JIM HENSON’S TALE OF SAND
Adaptation d’un court-métrage avorté signé du créateur des Muppets. L’aventure avec un grand A. Surréaliste et endiablé.
Jim Henson n’aura pas seulement été le marionnettiste des fameux « 1 rue Sésame » et « Le Muppet Show ». Avec son co-équipier Jerry Juhl, il travailla à plusieurs scénarios de films dont le plus abouti, « Tale of Sand » (construit entre 1967 et 1974), a été retrouvé dans les cartons après sa mort.

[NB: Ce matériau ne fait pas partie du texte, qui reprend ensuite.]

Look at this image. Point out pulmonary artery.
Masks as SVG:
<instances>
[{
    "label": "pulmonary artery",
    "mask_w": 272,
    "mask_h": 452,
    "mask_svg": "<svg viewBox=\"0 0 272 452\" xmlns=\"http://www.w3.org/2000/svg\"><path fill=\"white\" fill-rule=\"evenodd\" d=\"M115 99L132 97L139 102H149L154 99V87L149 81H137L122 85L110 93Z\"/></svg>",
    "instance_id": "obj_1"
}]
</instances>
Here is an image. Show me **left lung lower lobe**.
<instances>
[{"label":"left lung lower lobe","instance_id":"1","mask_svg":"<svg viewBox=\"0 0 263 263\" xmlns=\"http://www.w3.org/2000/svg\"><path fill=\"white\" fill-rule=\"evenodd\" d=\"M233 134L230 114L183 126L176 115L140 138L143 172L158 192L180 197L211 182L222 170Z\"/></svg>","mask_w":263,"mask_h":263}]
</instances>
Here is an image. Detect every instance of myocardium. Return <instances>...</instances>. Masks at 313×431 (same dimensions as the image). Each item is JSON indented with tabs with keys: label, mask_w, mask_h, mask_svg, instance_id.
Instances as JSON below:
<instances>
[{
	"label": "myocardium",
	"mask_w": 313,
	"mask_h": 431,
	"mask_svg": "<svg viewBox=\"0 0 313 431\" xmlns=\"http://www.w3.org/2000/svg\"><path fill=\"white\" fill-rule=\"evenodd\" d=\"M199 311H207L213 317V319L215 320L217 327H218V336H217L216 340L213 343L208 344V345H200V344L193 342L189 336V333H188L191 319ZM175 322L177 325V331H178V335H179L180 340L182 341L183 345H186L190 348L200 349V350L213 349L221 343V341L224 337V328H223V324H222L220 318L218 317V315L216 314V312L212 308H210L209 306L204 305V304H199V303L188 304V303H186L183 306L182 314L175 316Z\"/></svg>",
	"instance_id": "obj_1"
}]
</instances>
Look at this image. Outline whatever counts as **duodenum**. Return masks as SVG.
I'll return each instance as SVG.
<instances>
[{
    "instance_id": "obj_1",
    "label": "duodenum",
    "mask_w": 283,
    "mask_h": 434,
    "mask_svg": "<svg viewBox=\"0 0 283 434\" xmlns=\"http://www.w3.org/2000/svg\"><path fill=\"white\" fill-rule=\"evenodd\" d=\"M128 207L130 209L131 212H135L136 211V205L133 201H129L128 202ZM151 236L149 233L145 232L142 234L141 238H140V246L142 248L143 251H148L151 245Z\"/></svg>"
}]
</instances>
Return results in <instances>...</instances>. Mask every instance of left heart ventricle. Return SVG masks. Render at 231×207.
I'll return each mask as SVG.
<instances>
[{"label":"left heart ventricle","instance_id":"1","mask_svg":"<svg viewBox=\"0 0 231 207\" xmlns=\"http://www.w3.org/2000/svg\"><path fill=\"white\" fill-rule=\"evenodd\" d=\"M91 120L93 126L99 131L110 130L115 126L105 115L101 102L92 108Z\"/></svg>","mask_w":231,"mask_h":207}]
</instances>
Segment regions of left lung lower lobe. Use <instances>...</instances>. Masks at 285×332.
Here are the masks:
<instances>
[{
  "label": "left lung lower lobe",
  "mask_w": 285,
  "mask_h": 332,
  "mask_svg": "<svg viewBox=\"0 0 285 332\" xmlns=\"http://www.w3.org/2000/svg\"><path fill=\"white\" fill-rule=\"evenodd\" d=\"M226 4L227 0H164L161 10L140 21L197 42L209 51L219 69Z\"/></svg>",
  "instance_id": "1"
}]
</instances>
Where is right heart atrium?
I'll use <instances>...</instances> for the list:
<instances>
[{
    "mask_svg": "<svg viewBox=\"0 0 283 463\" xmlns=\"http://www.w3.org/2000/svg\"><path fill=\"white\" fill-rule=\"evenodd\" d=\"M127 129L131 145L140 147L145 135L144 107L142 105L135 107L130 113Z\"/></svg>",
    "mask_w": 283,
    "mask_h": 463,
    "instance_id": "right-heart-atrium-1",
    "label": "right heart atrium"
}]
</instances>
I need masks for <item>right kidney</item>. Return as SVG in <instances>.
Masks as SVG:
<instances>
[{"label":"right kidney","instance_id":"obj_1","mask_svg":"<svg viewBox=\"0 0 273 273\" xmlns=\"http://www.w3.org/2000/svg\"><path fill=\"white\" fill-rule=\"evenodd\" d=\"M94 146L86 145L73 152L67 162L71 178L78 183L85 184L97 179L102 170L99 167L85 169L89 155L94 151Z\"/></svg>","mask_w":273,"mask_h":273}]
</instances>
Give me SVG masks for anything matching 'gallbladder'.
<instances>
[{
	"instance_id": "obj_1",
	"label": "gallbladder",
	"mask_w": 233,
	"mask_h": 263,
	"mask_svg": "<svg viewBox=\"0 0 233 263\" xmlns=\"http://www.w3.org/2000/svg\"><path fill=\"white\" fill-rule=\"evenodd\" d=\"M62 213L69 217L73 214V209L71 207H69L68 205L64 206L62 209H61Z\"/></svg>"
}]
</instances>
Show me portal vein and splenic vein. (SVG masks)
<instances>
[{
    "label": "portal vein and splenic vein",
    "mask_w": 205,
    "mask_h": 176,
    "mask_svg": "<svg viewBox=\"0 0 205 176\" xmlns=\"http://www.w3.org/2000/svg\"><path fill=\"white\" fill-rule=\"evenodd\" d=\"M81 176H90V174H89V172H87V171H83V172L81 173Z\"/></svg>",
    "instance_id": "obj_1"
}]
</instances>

Salué pour son originalité par les producteurs de l’époque, personne n’avait pourtant été prêt à tourner un tel film. D’ailleurs en découvrant la bande dessinée complètement délirante qui a été tirée du tapuscrit, on ne s’étonnera pas de cette frilosité…
Car c’est à un véritable déferlement surréaliste que l’on assiste! Lors d’une fête, un jeune homme se voit confié une étrange mission par le shérif local: rejoindre à tout prix le pic de l’aigle. Pour ce faire, il lui offre une vieille carte et un sac à dos rempli de tout un tas de bricoles (panneau de stop, disque, clé…) et… dix minutes d’avance. Dix minutes sur qui, sur quoi? Lui non plus n’en sait rien mais c’est là que débute en tout cas une course-poursuite infernale. « Tale of Sand » c’est l’Aventure avec un grand A: un lion surgi d’une improbable limousine, un porteur de glaçon zélé, un saloon, des guerriers arabes, des joueurs de foot américain, des soldats armés jusqu’aux dents, un camion de nitroglycérine… bien qu’absurdes, les rencontres s’enchaînent parfaitement, la narration est maîtrisée. Au final, pas un instant de répit pour le pauvre gars qui risque sa vie à chaque case.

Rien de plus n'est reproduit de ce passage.